Page images and extracted text:
================

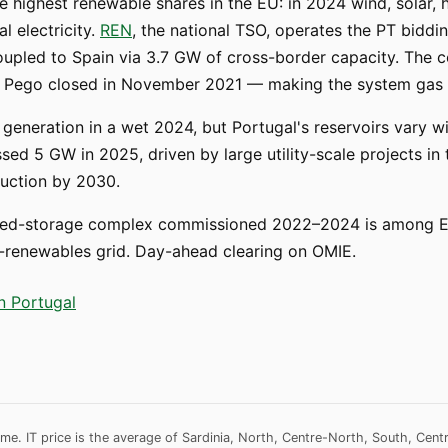
e highest renewable shares in the EU: in 2024 wind, solar,
l electricity.
REN
, the national TSO, operates the PT biddi
coupled to Spain via 3.7 GW of cross-border capacity. The c
and Pego closed in November 2021 — making the system gas 
eneration in a wet 2024, but Portugal's reservoirs vary wi
sed 5 GW in 2025, driven by large utility-scale projects in t
auction by 2030.
-storage complex commissioned 2022–2024 is among Eur
high-renewables grid. Day-ahead clearing on OMIE.
in Portugal
me. IT price is the average of Sardinia, North, Centre-North, South, Cent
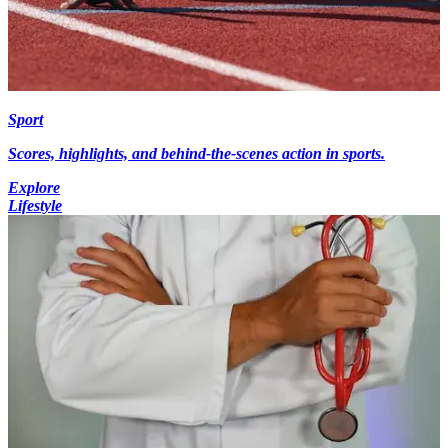
Sport
Scores, highlights, and behind-the-scenes action in sports.
Explore
Lifestyle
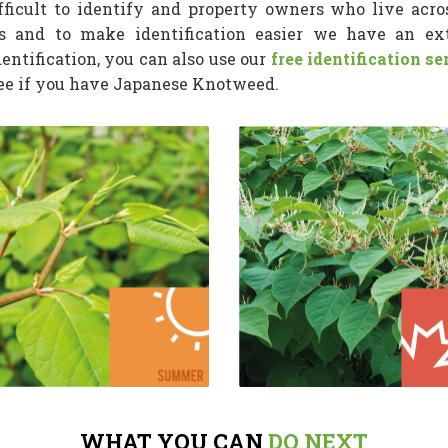
icult to identify and property owners who live acros
s and to make identification easier we have an e
dentification, you can also use our
free identification se
see if you have Japanese Knotweed.
WHAT YOU CAN
DO NEXT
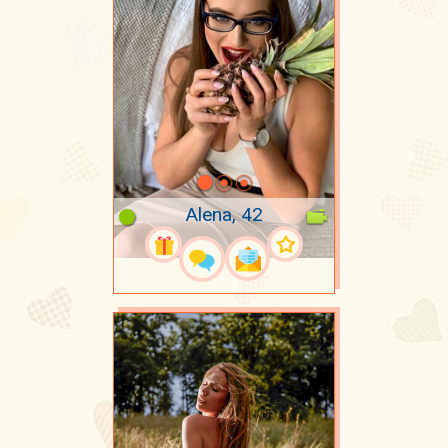
Alena, 42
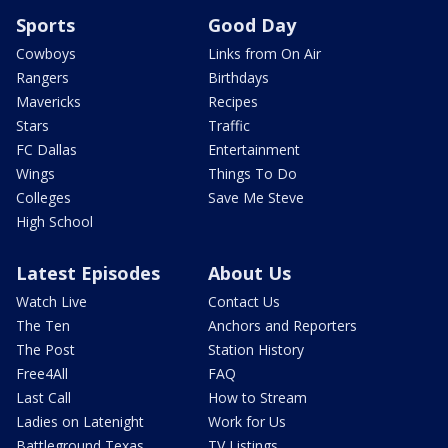
Sports
Good Day
Cowboys
Links from On Air
Rangers
Birthdays
Mavericks
Recipes
Stars
Traffic
FC Dallas
Entertainment
Wings
Things To Do
Colleges
Save Me Steve
High School
Latest Episodes
About Us
Watch Live
Contact Us
The Ten
Anchors and Reporters
The Post
Station History
Free4All
FAQ
Last Call
How to Stream
Ladies on Latenight
Work for Us
Battleground Texas
TV Listings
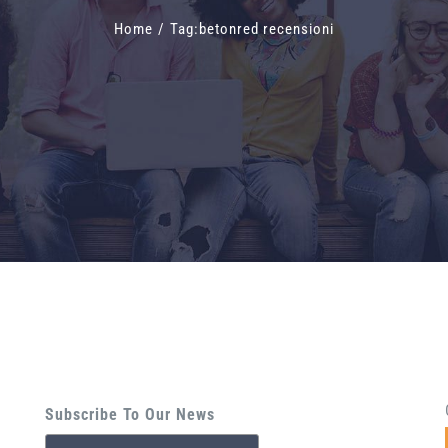
Home
/
Tag:
betonred recensioni
Subscribe To Our News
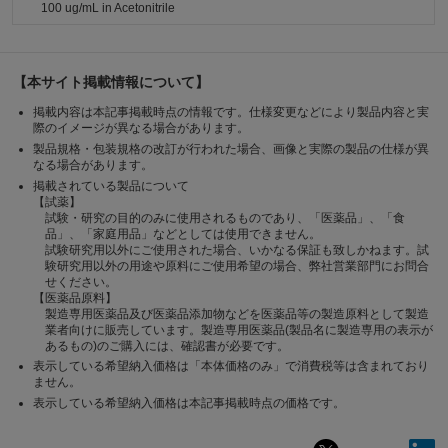
100 ug/mL in Acetonitrile
【本サイト掲載情報について】
掲載内容は本記事掲載時点の情報です。仕様変更などにより製品内容と実
際のイメージが異なる場合があります。
製品規格・包装規格の改訂が行われた場合、画像と実際の製品の仕様が異
なる場合があります。
掲載されている製品について
【試薬】
試験・研究の目的のみに使用されるものであり、「医薬品」、「食
品」、「家庭用品」などとしては使用できません。
試験研究用以外にご使用された場合、いかなる保証も致しかねます。試
験研究用以外の用途や原料にご使用希望の場合、弊社営業部門にお問合
せください。
【医薬品原料】
製造専用医薬品及び医薬品添加物などを医薬品等の製造原料として製造
業者向けに販売しています。製造専用医薬品(製品名に製造専用の表示が
あるもの)のご購入には、確認書が必要です。
表示している希望納入価格は「本体価格のみ」で消費税等は含まれており
ません。
表示している希望納入価格は本記事掲載時点の価格です。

================

- What you are asked to do: Your task is to transcribe all of the records precisely, with no images included.

- Written reply:
e highest renewable shares in the EU: in 2024 wind, solar,
l electricity.
REN
, the national TSO, operates the PT biddi
coupled to Spain via 3.7 GW of cross-border capacity. The c
and Pego closed in November 2021 — making the system gas 
eneration in a wet 2024, but Portugal's reservoirs vary wi
sed 5 GW in 2025, driven by large utility-scale projects in t
auction by 2030.
-storage complex commissioned 2022–2024 is among Eur
high-renewables grid. Day-ahead clearing on OMIE.
in Portugal
me. IT price is the average of Sardinia, North, Centre-North, South, Cent
Sport
Scores, highlights, and behind-the-scenes action in sports.
Explore
Lifestyle
icult to identify and property owners who live acros
s and to make identification easier we have an e
dentification, you can also use our
free identification se
see if you have Japanese Knotweed.
WHAT YOU CAN
DO NEXT
Alena, 42
Sports
Good Day
Cowboys
Links from On Air
Rangers
Birthdays
Mavericks
Recipes
Stars
Traffic
FC Dallas
Entertainment
Wings
Things To Do
Colleges
Save Me Steve
High School
Latest Episodes
About Us
Watch Live
Contact Us
The Ten
Anchors and Reporters
The Post
Station History
Free4All
FAQ
Last Call
How to Stream
Ladies on Latenight
Work for Us
Battleground Texas
TV Listings
Home
/
Tag:
betonred recensioni
Subscribe To Our News
100 ug/mL in Acetonitrile
【本サイト掲載情報について】
掲載内容は本記事掲載時点の情報です。仕様変更などにより製品内容と実
際のイメージが異なる場合があります。
製品規格・包装規格の改訂が行われた場合、画像と実際の製品の仕様が異
なる場合があります。
掲載されている製品について
【試薬】
試験・研究の目的のみに使用されるものであり、「医薬品」、「食
品」、「家庭用品」などとしては使用できません。
試験研究用以外にご使用された場合、いかなる保証も致しかねます。試
験研究用以外の用途や原料にご使用希望の場合、弊社営業部門にお問合
せください。
【医薬品原料】
製造専用医薬品及び医薬品添加物などを医薬品等の製造原料として製造
業者向けに販売しています。製造専用医薬品(製品名に製造専用の表示が
あるもの)のご購入には、確認書が必要です。
表示している希望納入価格は「本体価格のみ」で消費税等は含まれており
ません。
表示している希望納入価格は本記事掲載時点の価格です。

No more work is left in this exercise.